→ **Work item**:
In the copy, every line of the material that follows must appear exactly, and no pictures should.

*****

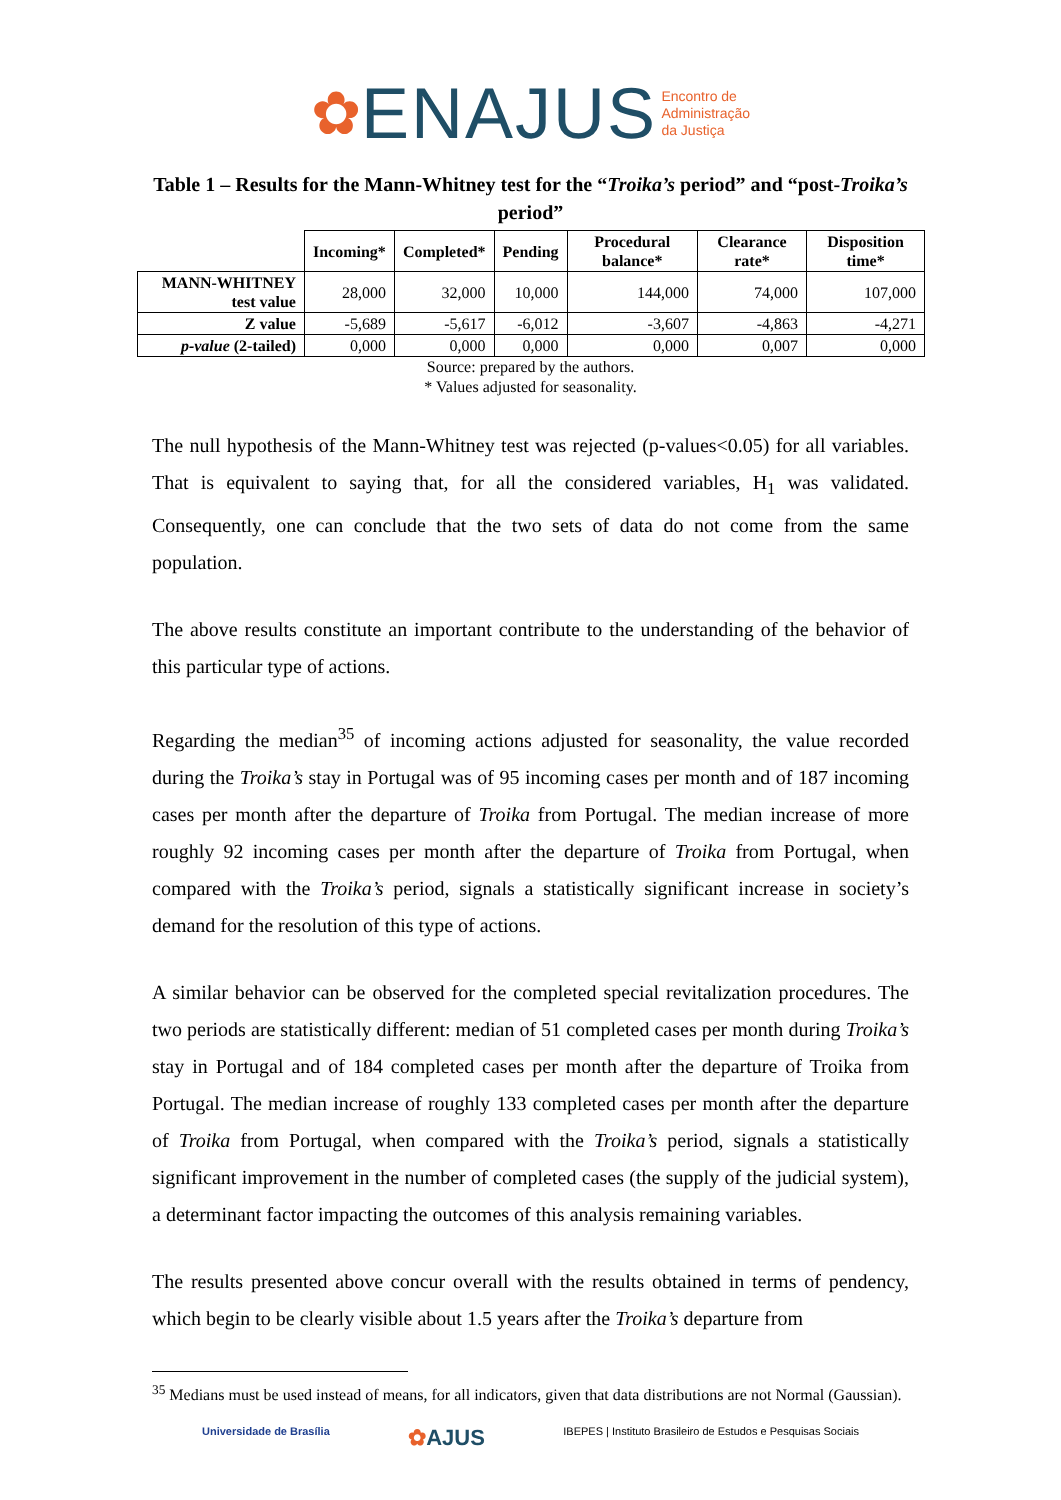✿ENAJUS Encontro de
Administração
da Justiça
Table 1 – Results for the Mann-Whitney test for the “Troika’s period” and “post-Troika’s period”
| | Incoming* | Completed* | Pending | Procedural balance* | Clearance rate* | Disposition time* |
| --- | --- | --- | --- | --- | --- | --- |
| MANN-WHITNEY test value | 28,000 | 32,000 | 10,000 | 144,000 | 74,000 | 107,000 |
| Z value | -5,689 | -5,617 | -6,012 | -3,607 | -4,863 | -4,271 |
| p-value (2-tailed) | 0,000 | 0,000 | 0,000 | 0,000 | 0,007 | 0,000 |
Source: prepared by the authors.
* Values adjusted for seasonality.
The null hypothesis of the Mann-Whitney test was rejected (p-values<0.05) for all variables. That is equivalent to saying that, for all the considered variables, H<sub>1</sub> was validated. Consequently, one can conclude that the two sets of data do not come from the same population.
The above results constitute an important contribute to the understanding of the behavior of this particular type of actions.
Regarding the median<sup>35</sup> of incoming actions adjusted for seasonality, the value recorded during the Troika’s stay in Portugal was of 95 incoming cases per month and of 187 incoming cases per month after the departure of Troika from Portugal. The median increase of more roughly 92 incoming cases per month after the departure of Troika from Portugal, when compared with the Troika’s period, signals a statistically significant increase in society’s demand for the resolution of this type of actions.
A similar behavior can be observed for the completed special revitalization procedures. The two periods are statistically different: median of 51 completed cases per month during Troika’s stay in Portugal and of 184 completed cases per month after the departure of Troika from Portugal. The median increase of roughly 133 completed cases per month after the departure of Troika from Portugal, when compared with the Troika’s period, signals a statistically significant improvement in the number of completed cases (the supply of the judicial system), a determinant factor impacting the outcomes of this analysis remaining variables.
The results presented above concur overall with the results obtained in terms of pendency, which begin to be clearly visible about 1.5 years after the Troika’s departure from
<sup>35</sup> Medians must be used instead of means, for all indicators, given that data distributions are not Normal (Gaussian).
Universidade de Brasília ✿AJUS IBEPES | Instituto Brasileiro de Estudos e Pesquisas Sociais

*****

→ **Solution below**:
✿ENAJUS Encontro de
Administração
da Justiça
Table 1 – Results for the Mann-Whitney test for the “Troika’s period” and “post-Troika’s period”
| | Incoming* | Completed* | Pending | Procedural balance* | Clearance rate* | Disposition time* |
| --- | --- | --- | --- | --- | --- | --- |
| MANN-WHITNEY test value | 28,000 | 32,000 | 10,000 | 144,000 | 74,000 | 107,000 |
| Z value | -5,689 | -5,617 | -6,012 | -3,607 | -4,863 | -4,271 |
| p-value (2-tailed) | 0,000 | 0,000 | 0,000 | 0,000 | 0,007 | 0,000 |
Source: prepared by the authors.
* Values adjusted for seasonality.
The null hypothesis of the Mann-Whitney test was rejected (p-values<0.05) for all variables. That is equivalent to saying that, for all the considered variables, H<sub>1</sub> was validated. Consequently, one can conclude that the two sets of data do not come from the same population.
The above results constitute an important contribute to the understanding of the behavior of this particular type of actions.
Regarding the median<sup>35</sup> of incoming actions adjusted for seasonality, the value recorded during the Troika’s stay in Portugal was of 95 incoming cases per month and of 187 incoming cases per month after the departure of Troika from Portugal. The median increase of more roughly 92 incoming cases per month after the departure of Troika from Portugal, when compared with the Troika’s period, signals a statistically significant increase in society’s demand for the resolution of this type of actions.
A similar behavior can be observed for the completed special revitalization procedures. The two periods are statistically different: median of 51 completed cases per month during Troika’s stay in Portugal and of 184 completed cases per month after the departure of Troika from Portugal. The median increase of roughly 133 completed cases per month after the departure of Troika from Portugal, when compared with the Troika’s period, signals a statistically significant improvement in the number of completed cases (the supply of the judicial system), a determinant factor impacting the outcomes of this analysis remaining variables.
The results presented above concur overall with the results obtained in terms of pendency, which begin to be clearly visible about 1.5 years after the Troika’s departure from
<sup>35</sup> Medians must be used instead of means, for all indicators, given that data distributions are not Normal (Gaussian).
Universidade de Brasília ✿AJUS IBEPES | Instituto Brasileiro de Estudos e Pesquisas Sociais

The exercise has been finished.